You can even build your own currency on top of Ethereum. We’ve written an article exploring Ethereum’s currencies within currencies.
If Bitcoin is the gold of the cryptocurrency world, Ethereum is the oil that machines are powered on.
Did you know?
Vitalik Buterin came up with the name Ethereum after browsing Wikipedia articles about elements and science fiction.
What is Ether and how is it produced?
Ether is the cryptocurrency Ethereum uses to build and maintain its network. In a similar way to how Bitcoin works, miners create Ether by creating blocks and solving puzzles, a technique known as mining.
Roughly every 15 seconds, a new block is added to the Ethereum blockchain, with the computer or miner that solves the puzzle at the heart of the block being rewarded with Ether.
Ethereum currently uses the same proof of work mining technique as Bitcoin, however, it has plans to move to a different technique known as proof of stake, in an upgrade widely referred to as Ethereum 2.0.
How do you get hold of Ether?
You can buy Ether on a cryptocurrency exchange such as Coinbase or Binance, or (for the time being) you can become a miner yourself!
What applications have been built on Ethereum?
- 👥 Social Networks – Get paid for your posts on social media dapps.
- 📁 File Storage – Decentralised file storage as a fraction of the price.
- 💸 Overseas Payments – Dramatically reducing the cost of sending cash overseas.
- 💳 Payments Cards – Contactless debit card to pay in Ethereum and other cryptocurrencies.
- 👀 Online advertising – Cutting out the middlemen in online ads. Users get paid directly for watching online advertisements.
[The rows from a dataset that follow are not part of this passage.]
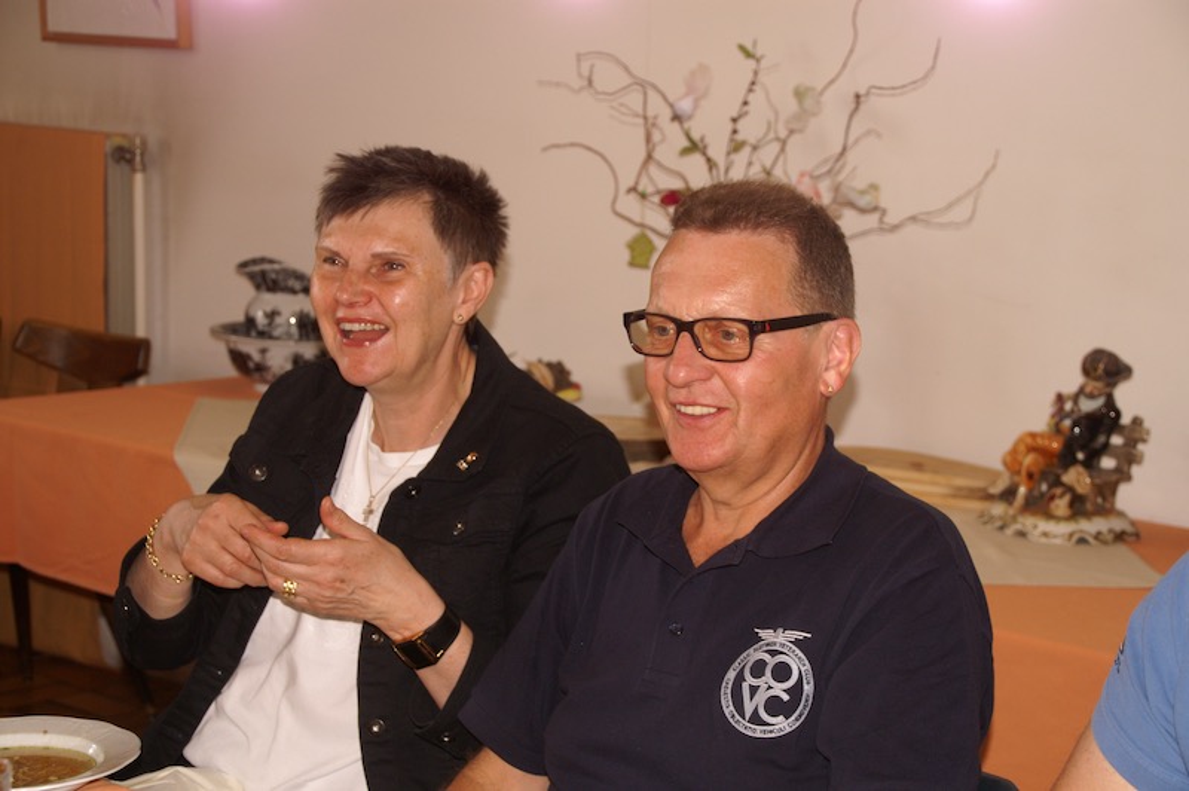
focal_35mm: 68
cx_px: 594
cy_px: 396
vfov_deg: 20.1
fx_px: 2227
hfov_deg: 29.9
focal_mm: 45
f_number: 4.5
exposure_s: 1/80
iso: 400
- 💱 Exchanges – Decentralized exchanges (DEXs) such as Uniswap enable users to trade cryptocurrencies peer-to-peer, without middlemen.
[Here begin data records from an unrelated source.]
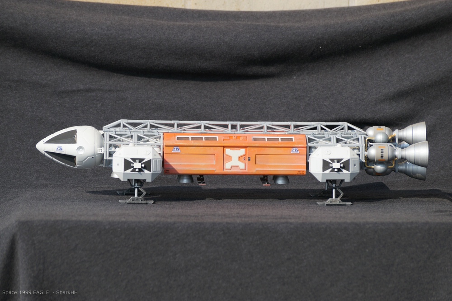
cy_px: 150
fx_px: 3389
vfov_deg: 5.1
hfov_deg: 7.6
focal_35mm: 270
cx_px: 226
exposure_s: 1/400
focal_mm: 180
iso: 100
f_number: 5.6
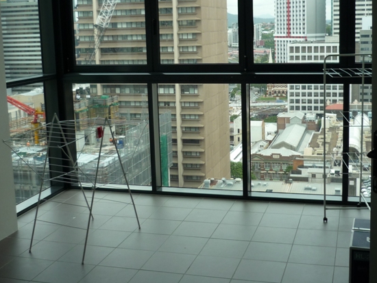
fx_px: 523
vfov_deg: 30.1
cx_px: 216
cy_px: 100
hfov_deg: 39.6
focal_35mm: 48
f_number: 2.8
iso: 100
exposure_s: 1/400
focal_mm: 5.5
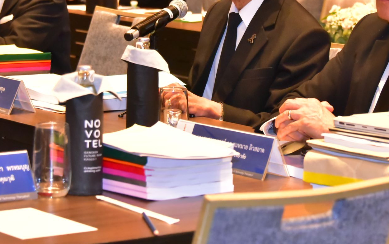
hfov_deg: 13.2
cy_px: 42
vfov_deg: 8.2
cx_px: 238
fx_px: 1686
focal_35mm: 159
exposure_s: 1/200
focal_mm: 78
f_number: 5.6
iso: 10000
- 🏦 Loans – Blockchain backed loans with no credit checks.
The future of Ethereum
Ethereum wants to be the platform that all decentralized apps get built on. However, it has experienced some growing pains. One of the biggest has been transaction speeds. In order for Ethereum to become the network all decentralized applications are built on, it has to be able to allow more transactions to happen at once. At present it handles 15 transactions per second, whereas Visa can handle up to 24,000, so it has a long way to go.
As a result of slow transaction speeds, users have historically been forced to pay high gas fees in order to force their transactions through. To speed up transaction times and reduce gas fees, developers have created scaling solutions such as Polygon and Arbitrum, which work by processing transactions off-chain before finalizing them on the main Ethereum blockchain.
Ultimately, as well as moving the network to proof of stake, the upcoming Ethereum 2.0 upgrade seeks to address slow transaction speeds and gas fees.
Another challenge Ethereum faces is from so-called ‘Ethereum killers’—other smart contract blockchains that seek to improve on Ethereum’s limitations.
They include networks such as Solana, Cardano, Tezos and Polkadot. These networks are all trying to increase speed, without compromising on security. Whoever cracks that first will unlock the decentralized future.